═════ Page excerpt

Boole’s system was also neglected by his peers, until a few decades later the first real applications at the MIT - Massachusets Institute of Technology in the United States.
3.2 Types of sets
Towards the end of the 19th century, with an interest of some properties of the infinite series, the German mathematician and philosopher Georg Cantor created a theory of abstract sets which fundamentally changed the foundations of mathematics (Dauben 1979). His initial version (also known as the naive set theory) was later very much extended, and the modern set theory contains more axioms and types of sets than those described by Cantor. In summary, a set can be defined as a collection of objects that share a common property.
The objects inside the set are called elements, and each such element is unique. Mathematics has many set related properties and concepts: finite, infinite, conjunct, disjunct, equal etc. It can be noted that social science methodology, and especially comparative social science, uses a formal terminology with many terms borrowed from set theory, for example employing categories when segmenting human populations: rural / urban, males / females, lower / medium / upper levels of education etc.
Formally, there are two main types of sets:
- Crisp
- bivalent
- multivalent
- Fuzzy
The first family of crisp sets is Cantor’s original creation: an element is either inside the set or outside. It contains two subcategories: the bivalent sets with only two values, and the multivalent sets which can contain more than two values (no limit on the number of values, but all are discrete).
Despite the QCA terminology making a distinction between crisp sets (csQCA) and multi-value sets (mvQCA), in fact they are both “crisp” and what has been coined as “crisp sets” are in fact bivalent crisp which, as it will be shown, are a special case of multivalent crisp sets. Any bivalent crisp set can be specified as a multi-value set with only two values.
The fuzzy sets family is different because a fuzzy set can have an infinitely large number of possible values, and elements are not just in or out but more or less included in a given set, starting from the value 0 (completely out) to the value 1 (completely inside).
3.2.1 Bivalent crisp sets
The bivalent crisp sets are collections of well defined elements, having or not having a certain property, therefore belonging or not belonging in the set defined by that property. In a formal notation, any such set can be represented by enumerating all its distinct elements:
\[\mbox{A = } \{a_1\mbox{, } a_2\mbox{, } \dots\mbox{, } a_n\}\]
The set of all elements from all set is called the Universe (U), and its elements are \(x_{1 \dots n} \in \mbox{U}\). All other sets are subsets of this Universe.

══════════

* _Jobs_:
**a)** Output the passage on types of sets from "Boole’s system was" up to and including "the United States.".
**b)** Continue the passage on types of sets from the point where it stops.
The data that follow have no connection to the passage on types of sets.

═════ Data rows

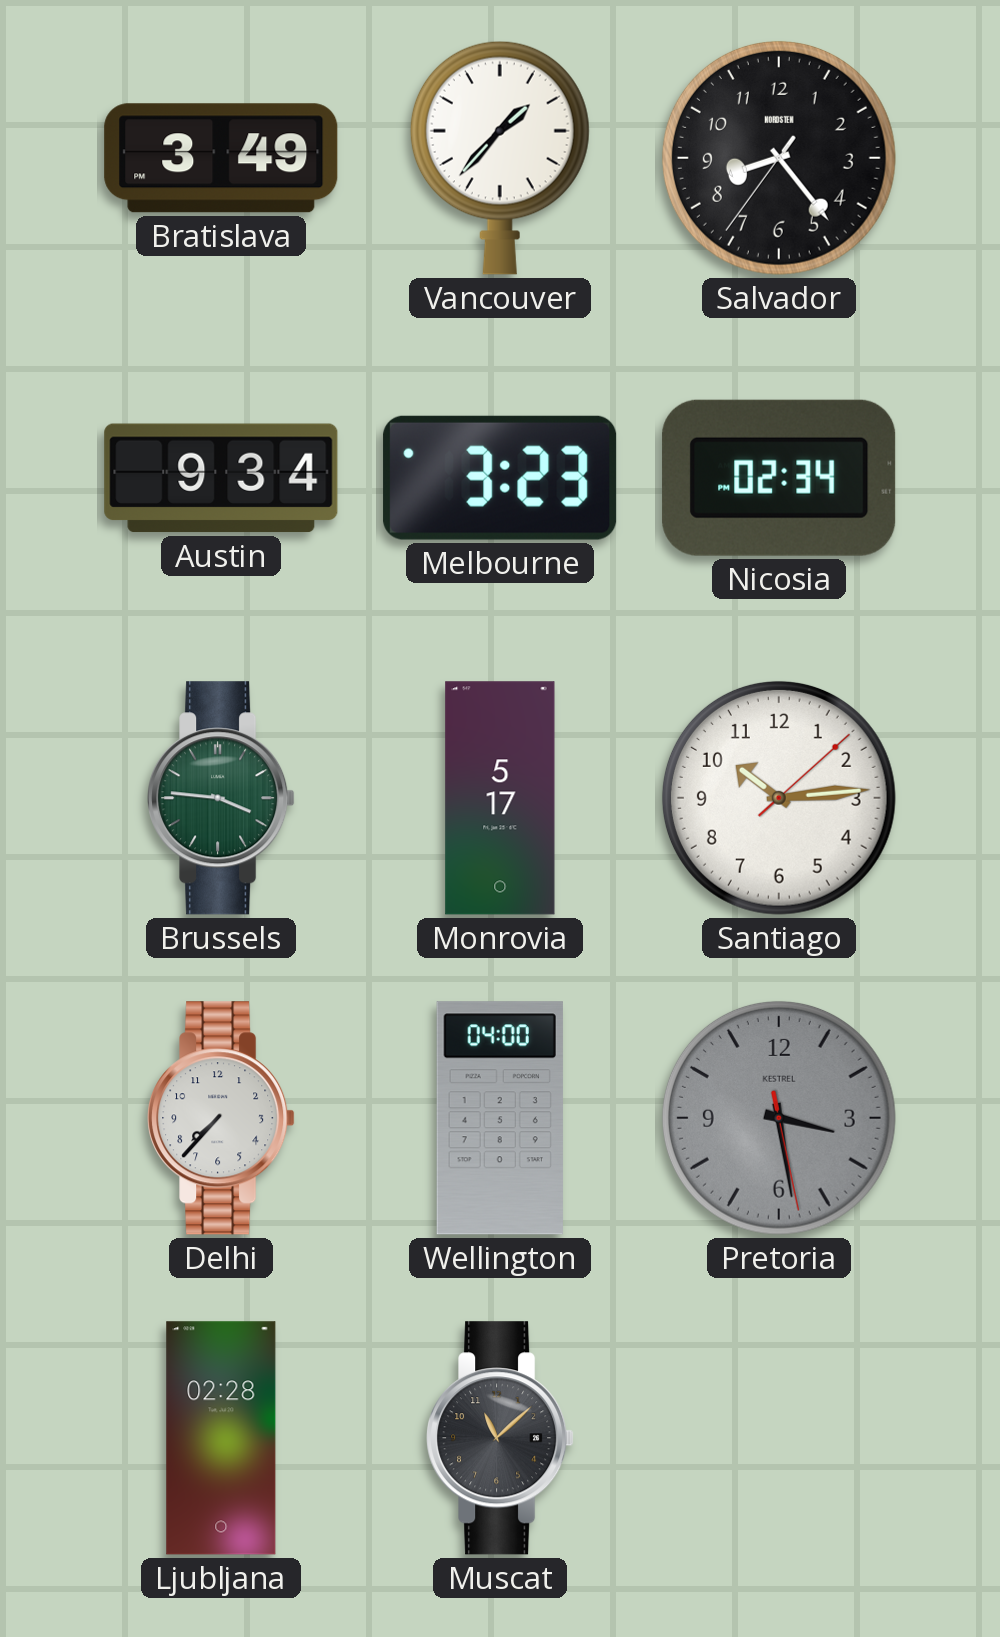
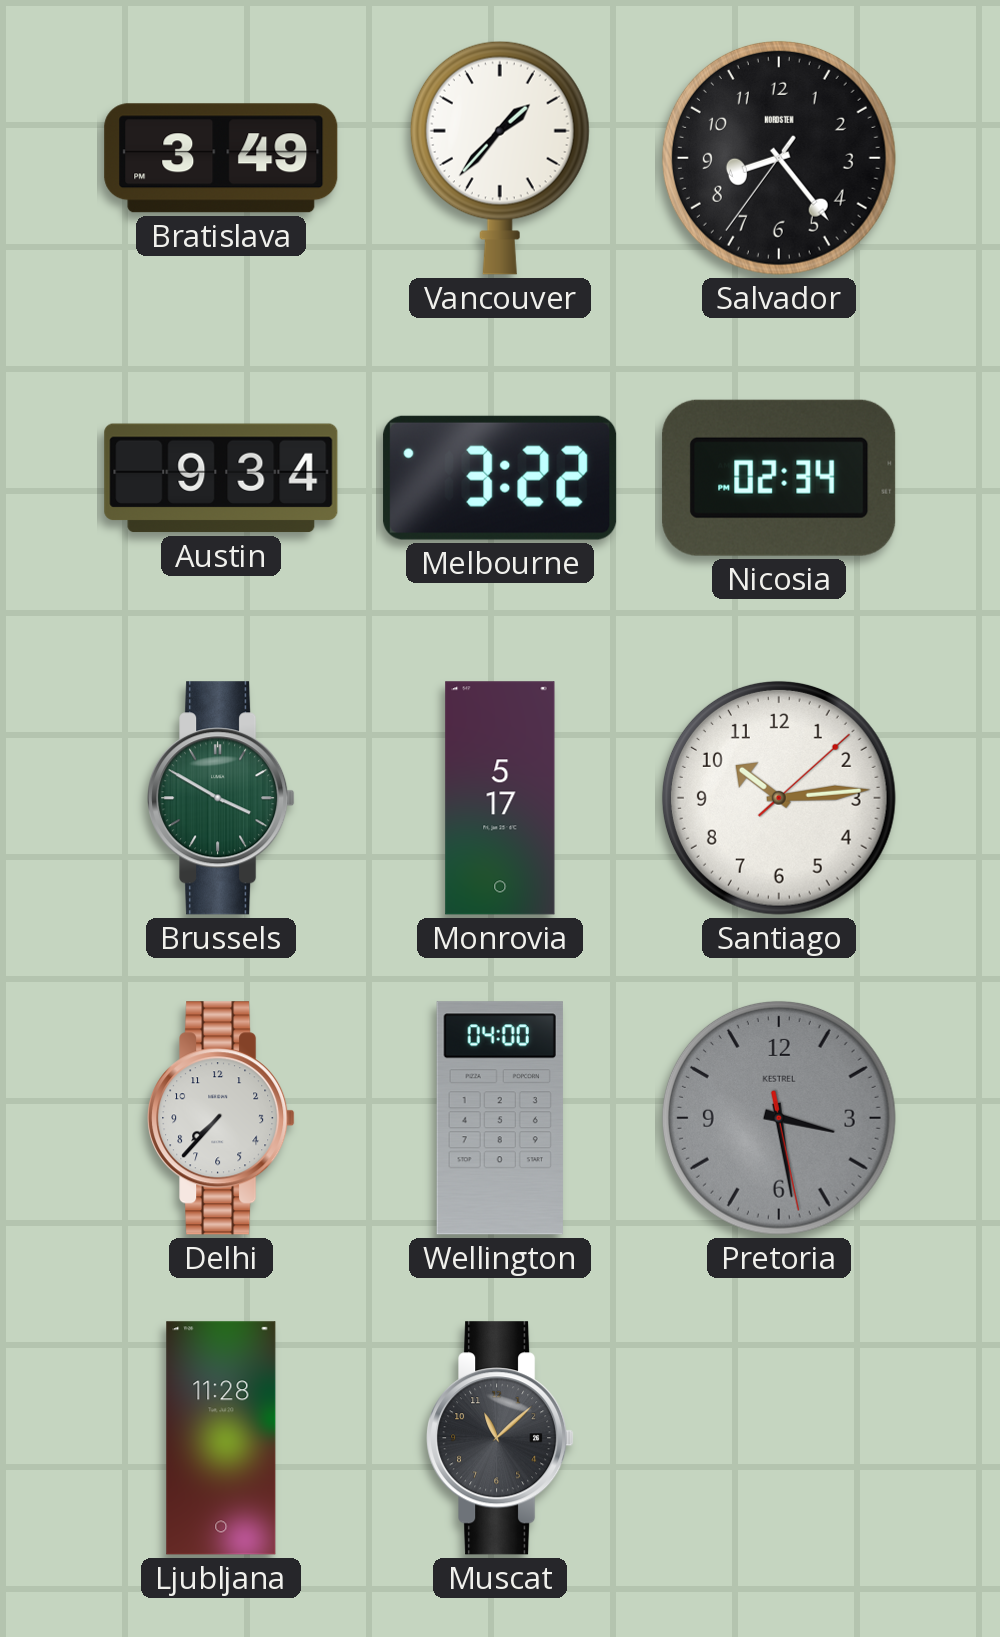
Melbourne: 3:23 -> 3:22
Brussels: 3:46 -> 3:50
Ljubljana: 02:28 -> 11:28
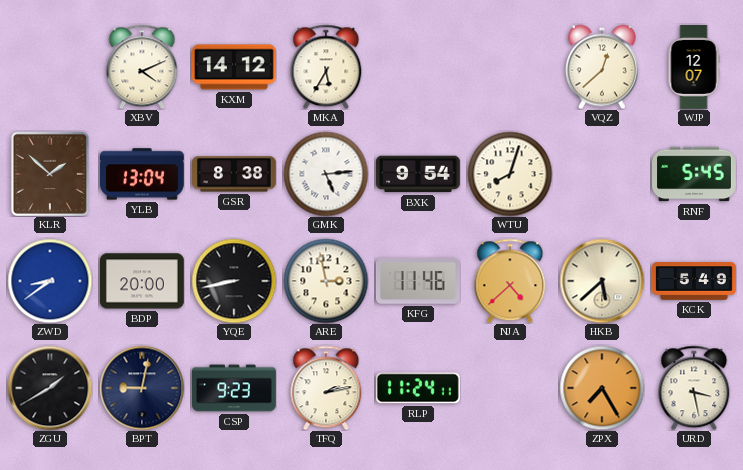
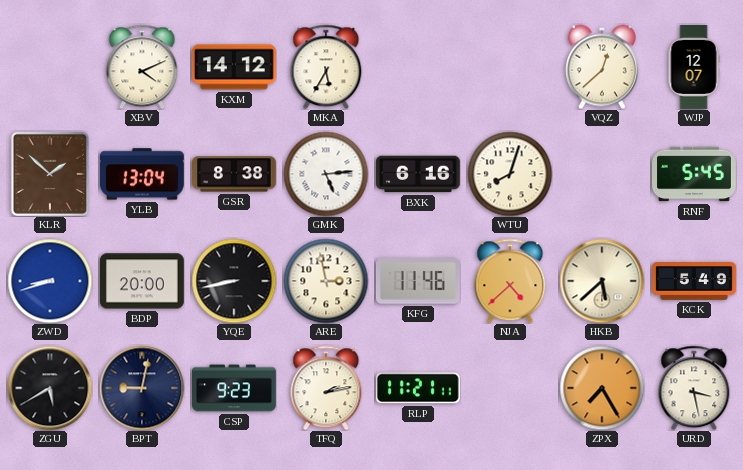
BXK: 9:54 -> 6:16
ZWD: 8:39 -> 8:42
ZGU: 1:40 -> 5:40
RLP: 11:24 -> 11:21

══════════

* _Answers provided_:
**a)**
Boole’s system was also neglected by his peers, until a few decades later the first real applications at the MIT - Massachusets Institute of Technology in the United States.

**b)**
For each element in the Universe it can be said “yes” (true) if the element belongs to a set A, and “no” (false) if it doesn’t. In the classical set theory, elements have only two values: 0 (false) and 1 (true). In formal notation, there is a function to attribute these two values:
\[\mu_{A}\mbox{(x)} = \begin{cases} 0 & \mbox{ if x } \notin \mbox{A}\\ 1 & \mbox{ if x } \in \mbox{A} \end{cases}\]
In the social sciences, crisp sets are also called mutually exclusive categories. A rose is part of the flowers set, while a horse does not belong to this set. One element can belong to multiple sets: a person can belong to the set of women and to the set of mothers.
For any two sets A and B from universe U, we can say that A is a subset of B if and only if any element that belongs to set A is also an element of the set B:
\[\mbox{A} \subset \mbox{B}: \{\mbox{x} \in \mbox{A} \Rightarrow \mbox{x} \in \mbox{B}\}\]
A set that does not contain any element is called the empty set (the notation is \(\varnothing\)), and this is a subset of any other set.
Starting from Aristotle, the origin of logics is bivalent, where any proposition has a single truth value: either true or false. This system has three principles (laws) of logics that constitute bivalent crisp sets:
- Principle of identity: an object is what it is (in other words, it is equal to himself). This principle makes the distinction between an object and all the others, similar to the psychology concept of “self” as compared with “others”
- Principle of non-contradiction: it is impossible for an object to exist and not exist at the same time, or for a phenomenon to both happen and not happen. It is either one, or the other, but not both.
- Principle of excluded middle: a proposition is either true or false, there is no third alternative.
3.2.2 Multivalent crisp sets
Traditional, scholastic logic is inherently bivalent, according to the principle of excluded middle. However, bivalency has been questioned by Aristotle himself, who formulated a paradox using propositional logic and a combination of logical expressions, testing bivalency in a temporal order situation.
Truth values can be attributed to past events: once it happened, we cannot say that a phenomenon did not happen because its truth value transcends time. After it happened, it becomes true at any point in time: immediately after, in the present and in the future.
The bivalent logic is compatible with the past (that we already know), but it is difficult to apply for the future, a situation which laid Aristotle’s paradox. Two thinking systems can be applied, with respect to the future:
- Determinism: if something must happen, it will happen no matter what we do. This is similar to the concept of fatalism, the belief that everything is predetermined and inevitable, and we don’t have any control over our fate.
- Free will: we decide what is going to happen, admitting the ability to choose what it happens (as well as what it does not happen), in the absence of any external constraint.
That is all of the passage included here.